PROBLEM STATEMENT | Make an exact copy of the lines from the top of the entries below through the line with "right elbow: (89, 181)". Leave all pictures out.

---------- INFORMATION PROVIDED

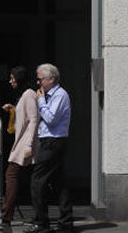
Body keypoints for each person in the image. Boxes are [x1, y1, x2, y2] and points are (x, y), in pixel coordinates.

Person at [25, 63, 73, 233]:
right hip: (49, 141)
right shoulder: (49, 95)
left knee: (37, 181)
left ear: (51, 79)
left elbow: (51, 118)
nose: (38, 83)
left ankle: (41, 222)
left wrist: (40, 101)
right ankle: (66, 221)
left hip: (54, 142)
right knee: (59, 182)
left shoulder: (60, 95)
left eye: (40, 79)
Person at [0, 66, 39, 224]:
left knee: (11, 175)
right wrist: (14, 110)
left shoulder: (29, 94)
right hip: (24, 143)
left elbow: (34, 119)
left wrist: (29, 146)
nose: (10, 81)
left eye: (12, 78)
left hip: (26, 144)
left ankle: (6, 215)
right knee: (30, 178)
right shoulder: (26, 94)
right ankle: (8, 214)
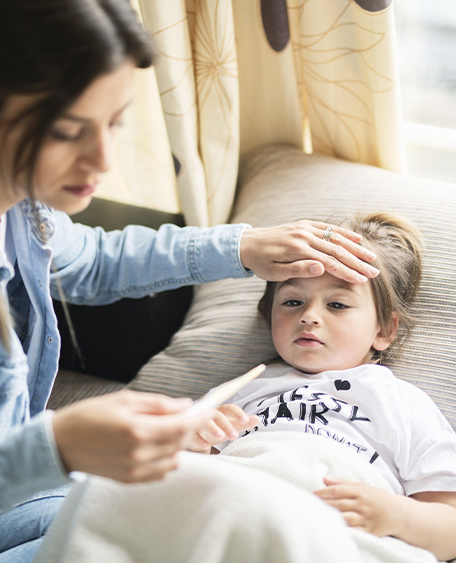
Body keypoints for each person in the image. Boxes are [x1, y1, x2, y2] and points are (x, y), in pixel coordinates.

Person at [0, 0, 378, 563]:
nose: (101, 162)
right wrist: (54, 447)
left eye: (115, 123)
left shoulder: (12, 201)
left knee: (223, 510)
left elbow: (90, 263)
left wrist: (243, 247)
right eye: (68, 131)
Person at [193, 213, 456, 562]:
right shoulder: (246, 387)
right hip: (239, 506)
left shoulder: (405, 405)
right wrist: (197, 443)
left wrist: (395, 514)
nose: (309, 315)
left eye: (337, 304)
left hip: (338, 530)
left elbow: (449, 526)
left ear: (384, 331)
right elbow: (185, 475)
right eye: (292, 302)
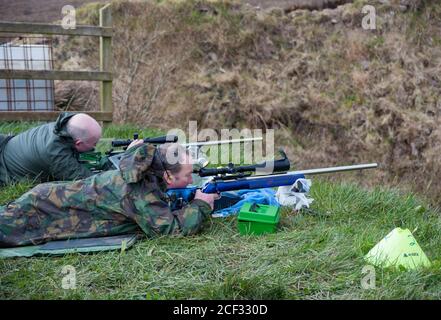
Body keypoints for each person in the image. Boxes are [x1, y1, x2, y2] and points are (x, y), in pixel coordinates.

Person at [0, 142, 217, 247]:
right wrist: (201, 204)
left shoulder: (143, 170)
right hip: (39, 213)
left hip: (44, 200)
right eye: (188, 175)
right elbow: (171, 231)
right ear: (168, 176)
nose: (191, 180)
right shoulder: (141, 191)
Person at [0, 112, 102, 186]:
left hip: (9, 147)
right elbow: (89, 181)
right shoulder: (56, 155)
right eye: (94, 143)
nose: (94, 147)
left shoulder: (63, 125)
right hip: (6, 172)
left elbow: (86, 157)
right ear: (78, 143)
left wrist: (102, 161)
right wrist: (111, 174)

--------------------

EXPECTED ANSWER |
Body keypoints for each person in the image. Boxes are [x1, y1, x2, y2] and points are (x, y), in pixel coordinates.

Person at [25, 63, 73, 233]:
right hip: (49, 141)
right shoulder: (49, 95)
left knee: (37, 181)
left ear: (51, 79)
left elbow: (51, 118)
nose: (38, 83)
left ankle: (41, 222)
left wrist: (40, 101)
right ankle: (66, 221)
left hip: (54, 142)
right knee: (59, 182)
left shoulder: (60, 95)
left eye: (40, 79)
Person at [0, 66, 39, 224]:
left knee: (11, 175)
right wrist: (14, 110)
left shoulder: (29, 94)
right hip: (24, 143)
left elbow: (34, 119)
left wrist: (29, 146)
nose: (10, 81)
left eye: (12, 78)
left hip: (26, 144)
left ankle: (6, 215)
right knee: (30, 178)
right shoulder: (26, 94)
right ankle: (8, 214)
Body keypoints for each person in the image. Boxes are [x1, y1, x2, y2] and points are (x, y), in pixel coordinates.

Person at [0, 0, 378, 563]:
nose: (101, 162)
right wrist: (54, 447)
left eye: (115, 123)
left shoulder: (12, 201)
left knee: (223, 510)
left elbow: (90, 263)
left wrist: (243, 247)
right eye: (68, 131)
Person at [193, 213, 456, 562]:
right shoulder: (246, 387)
right hip: (239, 506)
left shoulder: (405, 405)
right wrist: (197, 443)
left wrist: (395, 514)
nose: (309, 315)
left eye: (337, 304)
left hip: (338, 530)
left elbow: (449, 526)
left ear: (384, 331)
right elbow: (185, 475)
right eye: (292, 302)
Body keypoints for each person in the image. Boxes are [x1, y1, x2, y2] and points are (x, y), in pixel coordinates.

Person at [0, 142, 217, 247]:
right wrist: (201, 204)
left shoulder: (143, 170)
right hip: (39, 213)
left hip: (44, 200)
right eye: (188, 175)
right elbow: (171, 231)
right ear: (168, 176)
nose: (191, 180)
right shoulder: (141, 191)
Person at [0, 112, 102, 186]:
left hip: (9, 147)
right elbow: (89, 181)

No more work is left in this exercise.